US Para Athlete Schultz Taking Next Step in his Snowboarding Career
09/May/2026
At the end of the season, Para snowboarding legend and innovator “Monster” Mike Schultz announced that after three Paralympic Games and four Paralympic medals (one gold, two silver, one bronze), he is retiring from competitive snowboarding. But numbers alone can't capture what he’s meant to the sport.
Long before he first strapped in to a snowboard, Schultz was dominating in snocross and motocross back home in Minnesota. In 2008 during a snowmobile competition, he sustained a severe compound fracture to his knee and, after multiple surgeries, had his leg amputated above the knee. Shortly after his crash, Mike returned to sports and realized that the prosthetics available weren’t up to par with what he needed to compete at the highest level. What began as a personal project turned into a revolution: Schultz founded BioDapt and engineered a mechanical knee using a bike shock, along with a prosthetic foot that would go on to become the gold standard for lower limb athletes worldwide.

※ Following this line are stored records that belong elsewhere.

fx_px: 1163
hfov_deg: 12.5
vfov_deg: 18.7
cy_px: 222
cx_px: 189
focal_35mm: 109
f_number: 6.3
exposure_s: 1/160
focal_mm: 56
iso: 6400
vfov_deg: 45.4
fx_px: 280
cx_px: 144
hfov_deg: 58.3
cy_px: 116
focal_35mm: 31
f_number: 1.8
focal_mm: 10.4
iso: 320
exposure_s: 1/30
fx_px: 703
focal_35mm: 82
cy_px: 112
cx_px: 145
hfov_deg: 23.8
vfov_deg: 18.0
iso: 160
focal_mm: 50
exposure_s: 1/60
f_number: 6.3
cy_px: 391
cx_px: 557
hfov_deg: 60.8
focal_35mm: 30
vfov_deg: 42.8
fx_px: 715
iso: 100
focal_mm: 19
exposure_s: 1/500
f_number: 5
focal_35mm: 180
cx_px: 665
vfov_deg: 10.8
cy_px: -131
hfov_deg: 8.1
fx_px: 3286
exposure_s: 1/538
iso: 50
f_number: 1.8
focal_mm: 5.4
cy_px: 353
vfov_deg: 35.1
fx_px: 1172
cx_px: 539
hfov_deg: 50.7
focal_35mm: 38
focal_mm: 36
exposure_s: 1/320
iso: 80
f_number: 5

Along this journey, Schultz discovered snowboarding. Shortly after he took to the slopes for the first time, he was competing at the X Games, then rising through the World Cup circuit ranks. By 2018, he was standing atop the Paralympic podium in his debut with gold in snowboard cross and silver in banked slalom.
Despite his success, he never slowed down. Over the next eight years, Schultz stacked up seven World Championship medals, 28 World Cup podiums, and added two more Paralympic medals to his collection. But his influence stretches far beyond the podium. Every athlete riding with his cutting-edge equipment today is part of his legacy.

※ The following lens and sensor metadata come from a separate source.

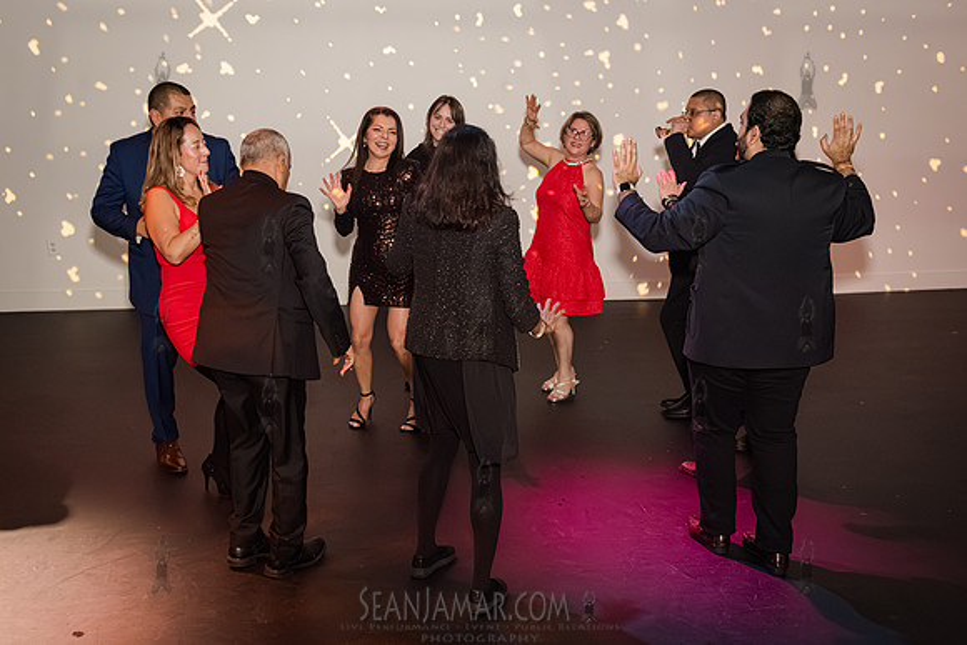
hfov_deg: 45.8
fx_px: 1144
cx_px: 495
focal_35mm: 43
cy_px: 356
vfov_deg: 31.5
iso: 8000
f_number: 3.2
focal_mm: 35
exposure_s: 1/250
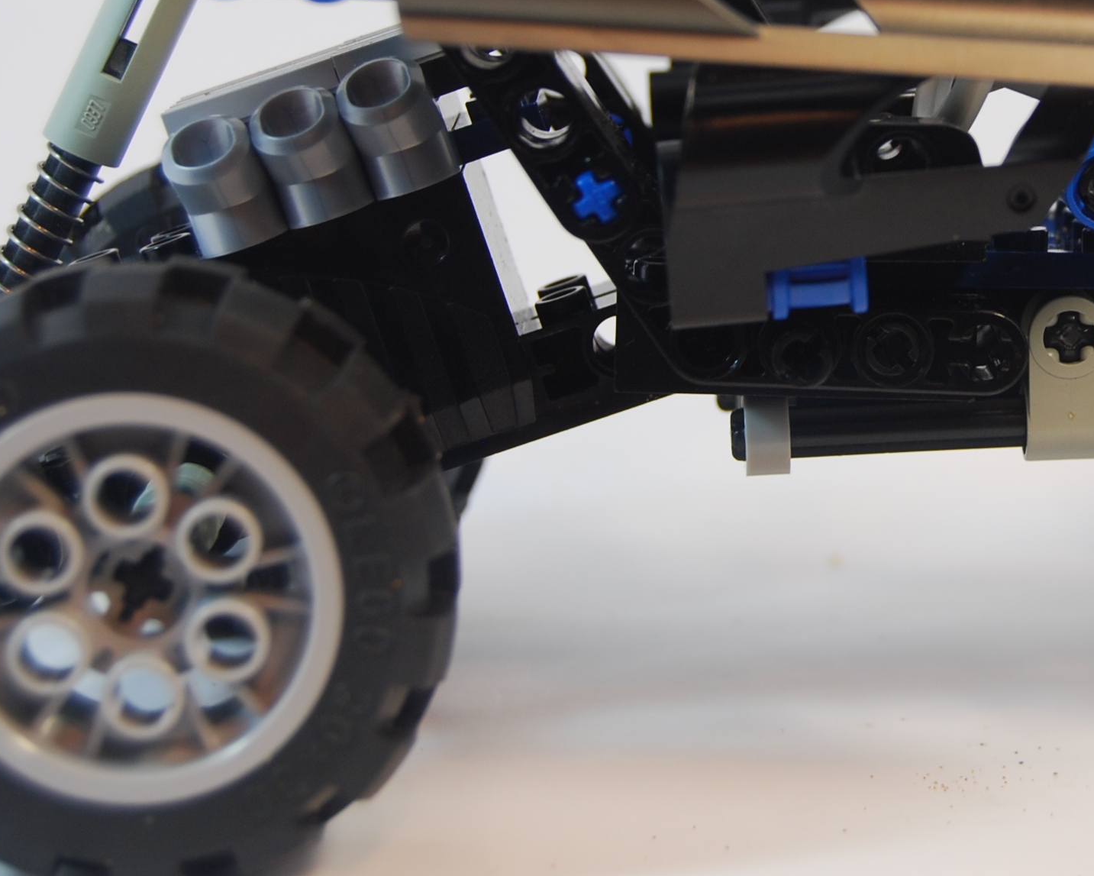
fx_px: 3692
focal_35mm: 114
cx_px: 899
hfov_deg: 16.7
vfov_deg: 13.4
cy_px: 153
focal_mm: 40
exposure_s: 1/60
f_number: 5
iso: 200
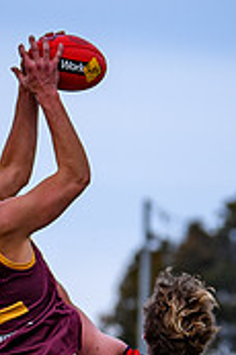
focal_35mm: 774
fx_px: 7626
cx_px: -66
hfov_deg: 1.8
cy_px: 424
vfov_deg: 2.7
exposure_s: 1/2000
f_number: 2.8
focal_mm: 120
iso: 100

Now, Schultz is shifting his focus and investing in the sport’s future. With plans to grow BioDapt and continue pushing innovation, his next chapter may be even more impactful than his competitive one.

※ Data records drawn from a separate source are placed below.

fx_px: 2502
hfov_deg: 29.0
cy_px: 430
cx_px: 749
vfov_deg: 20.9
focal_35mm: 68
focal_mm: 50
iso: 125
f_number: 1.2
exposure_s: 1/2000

“Big picture, I'm trying to progress the sport as a whole and am very proud that I could be a part of that,” said Schultz. “That is one of the big reasons that I’m retiring from snowboard racing, so I can spend more time with my business and more time with my family, of course, but I’ve got some big ideas I've wanted to pursue for a while, but I’ve been too busy with snowboarding."
While this marks the end of an era on the course, it’s far from goodbye. If anything, Mike Schultz is just getting started.